Aqui apenas ‘demonstrandum est’ de que não é nenhum ‘bicho de sete cabeças’ concretizá-lo. Nem isto, nem o resto. E prevendo a argumentação, falaciosa, de que tais medidas são dirigistas ou ameaçam a Liberdade de Criação, avanço já que, se me acolherem o próximo artigo, é sobre isso mesmo que me debruçarei, pois até já está escrito: entendo que é precisamente o contrário.

(1) Em verdade este período de 5 anos não é o que vigora. Há-os de 2 e de 4 anos para os chamados Apoios Sustentados; e no projecto de decreto-lei que foi suspenso por via das medidas no quadro da pandemia, passam todos a 3 anos, embora com possibilidade de prorrogação automática para mais 2. A mim parece-me que uma fiscalização, que devia existir com todo o rigor, é que pode prever a suspensão dos financiamentos, pelo que não vejo que impedimento possa haver para serem de 5 anos.

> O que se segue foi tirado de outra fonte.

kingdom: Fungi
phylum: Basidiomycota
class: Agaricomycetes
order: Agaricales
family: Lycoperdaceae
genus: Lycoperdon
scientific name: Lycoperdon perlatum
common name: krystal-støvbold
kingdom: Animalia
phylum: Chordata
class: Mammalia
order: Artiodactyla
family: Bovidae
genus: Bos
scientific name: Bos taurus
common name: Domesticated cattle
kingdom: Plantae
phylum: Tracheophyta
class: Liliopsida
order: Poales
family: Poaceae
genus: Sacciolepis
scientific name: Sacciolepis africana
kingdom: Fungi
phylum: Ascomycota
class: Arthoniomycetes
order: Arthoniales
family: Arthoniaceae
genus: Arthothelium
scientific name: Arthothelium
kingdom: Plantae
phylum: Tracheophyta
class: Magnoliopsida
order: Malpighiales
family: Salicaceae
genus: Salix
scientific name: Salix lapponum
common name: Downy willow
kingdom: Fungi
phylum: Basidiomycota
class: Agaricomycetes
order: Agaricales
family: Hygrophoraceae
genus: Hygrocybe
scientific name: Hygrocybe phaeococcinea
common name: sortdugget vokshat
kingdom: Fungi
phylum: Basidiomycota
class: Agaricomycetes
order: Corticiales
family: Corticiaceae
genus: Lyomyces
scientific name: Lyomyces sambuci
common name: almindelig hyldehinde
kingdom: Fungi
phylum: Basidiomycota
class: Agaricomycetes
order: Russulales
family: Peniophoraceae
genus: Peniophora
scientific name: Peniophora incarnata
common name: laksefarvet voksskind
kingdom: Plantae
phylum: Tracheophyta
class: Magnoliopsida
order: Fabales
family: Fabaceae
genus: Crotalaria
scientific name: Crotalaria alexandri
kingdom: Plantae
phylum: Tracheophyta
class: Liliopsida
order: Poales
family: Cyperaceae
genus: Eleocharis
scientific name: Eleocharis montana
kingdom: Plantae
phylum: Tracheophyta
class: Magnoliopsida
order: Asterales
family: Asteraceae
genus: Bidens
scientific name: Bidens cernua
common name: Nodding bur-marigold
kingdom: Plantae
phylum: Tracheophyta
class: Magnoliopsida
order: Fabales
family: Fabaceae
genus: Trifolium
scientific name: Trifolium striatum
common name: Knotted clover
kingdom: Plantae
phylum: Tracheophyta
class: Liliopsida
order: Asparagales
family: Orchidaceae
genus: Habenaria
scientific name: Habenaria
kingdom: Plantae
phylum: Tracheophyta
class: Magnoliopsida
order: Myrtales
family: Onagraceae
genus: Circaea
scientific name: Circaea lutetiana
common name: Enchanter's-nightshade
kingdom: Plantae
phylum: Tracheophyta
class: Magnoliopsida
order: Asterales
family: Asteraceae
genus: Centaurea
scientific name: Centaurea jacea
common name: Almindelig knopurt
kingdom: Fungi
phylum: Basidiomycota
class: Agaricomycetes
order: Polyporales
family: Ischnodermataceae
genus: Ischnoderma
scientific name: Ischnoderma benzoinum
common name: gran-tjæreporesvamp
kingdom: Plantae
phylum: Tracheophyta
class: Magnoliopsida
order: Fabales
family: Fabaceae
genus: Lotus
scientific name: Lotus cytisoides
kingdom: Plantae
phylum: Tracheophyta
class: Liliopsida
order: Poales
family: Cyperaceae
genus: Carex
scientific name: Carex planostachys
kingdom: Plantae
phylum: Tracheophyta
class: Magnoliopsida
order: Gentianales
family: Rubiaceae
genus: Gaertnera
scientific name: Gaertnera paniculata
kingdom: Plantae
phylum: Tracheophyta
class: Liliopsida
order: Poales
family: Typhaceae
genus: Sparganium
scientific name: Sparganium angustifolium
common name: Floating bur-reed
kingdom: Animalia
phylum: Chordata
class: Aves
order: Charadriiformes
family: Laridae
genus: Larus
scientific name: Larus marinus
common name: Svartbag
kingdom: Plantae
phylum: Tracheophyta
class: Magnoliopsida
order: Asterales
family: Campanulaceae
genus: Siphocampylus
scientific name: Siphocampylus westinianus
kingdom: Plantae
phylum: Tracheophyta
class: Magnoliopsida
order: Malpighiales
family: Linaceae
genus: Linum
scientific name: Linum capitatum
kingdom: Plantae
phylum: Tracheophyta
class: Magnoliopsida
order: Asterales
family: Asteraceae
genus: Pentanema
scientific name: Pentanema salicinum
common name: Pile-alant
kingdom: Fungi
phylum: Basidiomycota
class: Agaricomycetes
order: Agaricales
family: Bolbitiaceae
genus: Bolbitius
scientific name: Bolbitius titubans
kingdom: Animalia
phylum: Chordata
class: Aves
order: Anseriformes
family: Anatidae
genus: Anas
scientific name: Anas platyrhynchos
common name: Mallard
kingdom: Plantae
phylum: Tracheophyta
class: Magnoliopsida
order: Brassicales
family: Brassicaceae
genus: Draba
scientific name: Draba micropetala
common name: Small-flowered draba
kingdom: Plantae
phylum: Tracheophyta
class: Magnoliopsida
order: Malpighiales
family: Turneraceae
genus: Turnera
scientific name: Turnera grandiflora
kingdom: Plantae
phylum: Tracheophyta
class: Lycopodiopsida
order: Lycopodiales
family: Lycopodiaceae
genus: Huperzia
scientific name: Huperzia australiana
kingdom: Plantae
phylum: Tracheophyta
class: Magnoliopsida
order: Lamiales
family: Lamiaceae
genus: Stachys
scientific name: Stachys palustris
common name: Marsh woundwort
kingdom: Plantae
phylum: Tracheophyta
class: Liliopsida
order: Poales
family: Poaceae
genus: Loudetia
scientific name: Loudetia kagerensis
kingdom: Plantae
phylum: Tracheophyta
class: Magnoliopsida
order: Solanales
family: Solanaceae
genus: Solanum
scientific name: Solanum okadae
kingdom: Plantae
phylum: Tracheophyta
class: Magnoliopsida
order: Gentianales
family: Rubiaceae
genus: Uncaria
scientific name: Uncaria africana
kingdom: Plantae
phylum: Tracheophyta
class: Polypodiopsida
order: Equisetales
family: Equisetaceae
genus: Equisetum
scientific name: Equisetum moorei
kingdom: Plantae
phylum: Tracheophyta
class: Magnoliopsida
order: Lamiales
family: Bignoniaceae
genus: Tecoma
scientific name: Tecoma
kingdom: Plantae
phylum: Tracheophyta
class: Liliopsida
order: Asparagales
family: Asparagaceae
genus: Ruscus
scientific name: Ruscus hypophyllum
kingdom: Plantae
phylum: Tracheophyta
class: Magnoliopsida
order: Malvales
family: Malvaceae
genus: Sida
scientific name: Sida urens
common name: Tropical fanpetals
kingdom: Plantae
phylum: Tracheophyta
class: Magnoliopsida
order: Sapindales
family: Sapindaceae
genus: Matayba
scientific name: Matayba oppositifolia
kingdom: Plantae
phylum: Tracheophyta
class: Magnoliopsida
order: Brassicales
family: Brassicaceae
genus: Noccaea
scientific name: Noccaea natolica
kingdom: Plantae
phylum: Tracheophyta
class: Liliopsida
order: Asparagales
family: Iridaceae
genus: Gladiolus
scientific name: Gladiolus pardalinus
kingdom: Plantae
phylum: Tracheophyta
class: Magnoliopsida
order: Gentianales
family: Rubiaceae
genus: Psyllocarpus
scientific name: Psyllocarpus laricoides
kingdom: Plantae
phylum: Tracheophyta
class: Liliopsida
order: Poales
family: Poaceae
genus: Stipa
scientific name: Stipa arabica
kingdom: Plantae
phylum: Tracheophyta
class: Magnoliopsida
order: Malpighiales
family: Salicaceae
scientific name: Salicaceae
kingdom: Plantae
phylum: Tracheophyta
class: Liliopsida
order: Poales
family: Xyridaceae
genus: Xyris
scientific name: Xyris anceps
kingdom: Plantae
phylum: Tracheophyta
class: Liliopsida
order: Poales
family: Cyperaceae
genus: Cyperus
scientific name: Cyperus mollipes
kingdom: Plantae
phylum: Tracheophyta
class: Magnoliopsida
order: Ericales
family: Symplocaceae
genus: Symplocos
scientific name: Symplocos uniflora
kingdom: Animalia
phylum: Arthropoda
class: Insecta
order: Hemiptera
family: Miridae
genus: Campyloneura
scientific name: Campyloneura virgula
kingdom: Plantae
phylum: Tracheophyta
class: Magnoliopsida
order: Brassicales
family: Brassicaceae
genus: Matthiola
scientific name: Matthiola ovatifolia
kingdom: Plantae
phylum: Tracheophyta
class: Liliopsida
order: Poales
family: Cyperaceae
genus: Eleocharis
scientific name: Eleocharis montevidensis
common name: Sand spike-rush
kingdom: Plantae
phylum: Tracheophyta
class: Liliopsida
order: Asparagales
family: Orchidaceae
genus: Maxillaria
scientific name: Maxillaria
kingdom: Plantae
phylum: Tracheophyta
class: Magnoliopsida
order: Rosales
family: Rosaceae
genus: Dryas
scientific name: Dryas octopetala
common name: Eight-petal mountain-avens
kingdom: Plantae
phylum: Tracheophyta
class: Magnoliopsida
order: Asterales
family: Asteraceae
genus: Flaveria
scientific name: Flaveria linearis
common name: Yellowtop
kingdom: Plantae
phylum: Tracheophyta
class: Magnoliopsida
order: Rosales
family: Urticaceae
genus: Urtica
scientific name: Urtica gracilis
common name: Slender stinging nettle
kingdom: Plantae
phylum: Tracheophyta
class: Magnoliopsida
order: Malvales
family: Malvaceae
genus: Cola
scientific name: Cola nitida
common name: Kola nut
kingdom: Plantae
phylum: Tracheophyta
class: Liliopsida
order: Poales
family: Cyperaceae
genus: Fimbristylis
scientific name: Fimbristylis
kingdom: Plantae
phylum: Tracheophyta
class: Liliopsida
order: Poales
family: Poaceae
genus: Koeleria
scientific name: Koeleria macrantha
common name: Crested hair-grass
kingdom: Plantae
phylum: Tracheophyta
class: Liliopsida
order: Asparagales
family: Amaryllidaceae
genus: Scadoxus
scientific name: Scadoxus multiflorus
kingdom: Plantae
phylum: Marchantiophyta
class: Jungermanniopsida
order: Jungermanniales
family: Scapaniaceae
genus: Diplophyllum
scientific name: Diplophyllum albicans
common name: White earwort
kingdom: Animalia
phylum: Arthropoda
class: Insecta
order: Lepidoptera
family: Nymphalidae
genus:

O que é impensável, mas é o que se tem passado, é a ausência de ‘Encargos’, como obriga qualquer forma e fórmula que envolva o recurso a dinheiros públicos. Havendo-o, considerar um total de 12 produções para este período, nas estruturas que se integrem num Serviço Nacional de Cultura (não existe, mas devia existir), não é nada de mais. Outro tipo de apoios e financiamentos (incluindo projectos de autoria) devem ser considerados de modo diverso. Mas tudo isto pressupõe uma abordagem distinta do que tem acontecido ao longo de anos; e que o projecto de decreto-lei a que me refiro não faz, antes se inspira num modelo que pede passagem compulsiva à reforma. Numa reforma que faça emergir uma Política Cultural estruturante. Porque a que (não) tem existido peca mais do que por omissão: a prática faz dela um elemento desestruturante.

(2) Esta medida deveria ser acompanhada de uma outra de valorização do trabalho com Escolas, em articulação com o Ministério da Educação. Até sou mesmo de parecer que pode haver estruturas unicamente vocacionadas para tal. Mas cada coisa em seu lugar. Importa é evitar que, por um expediente, fique por cumprir o desígnio do apoio à Dramaturgia Portuguesa e a necessária massa crítica a formar a partir do hábito recorrente da mesma.

(3) Antes que seja ligado o ‘complicador’, explica-se que estas diferenciações podem ser estabelecidas a montante, na base de diferentes categorizações da natureza dos apoios, separados conformes a elas. Aliás, julgo evidente que tudo anda ligado e pede mais do que medidas avulsas. Tudo é complexo sim, mas nada complicado, como tentarei demonstrar ponto por ponto.

(4) O normal seria que as Direcções Artísticas dos Teatros Nacionais cumprissem uma Carta de Conduta, Programação e Caderno de Encargos, do domínio público, mas isso, também, não existe. Porém esse é outro assunto. Só para evitar ruído, desde já fica salvaguardado que no que se refere aos Teatros Líricos ou de Ópera, os critérios relativos aos libretos e/ou composição musical têm de ser outros. É evidente, até pelo número escasso da nossa produção operática, que alguma quota não é aritmeticamente transponível. Todavia, algo necessita de ser feito. Por exemplo, começar pelo incentivo a libretos traduzidos: não como política única, mas necessária também. Até para universalizar o acesso e interesse popular por um género tido por ‘nicho’. É-o, mas não o deveria ser.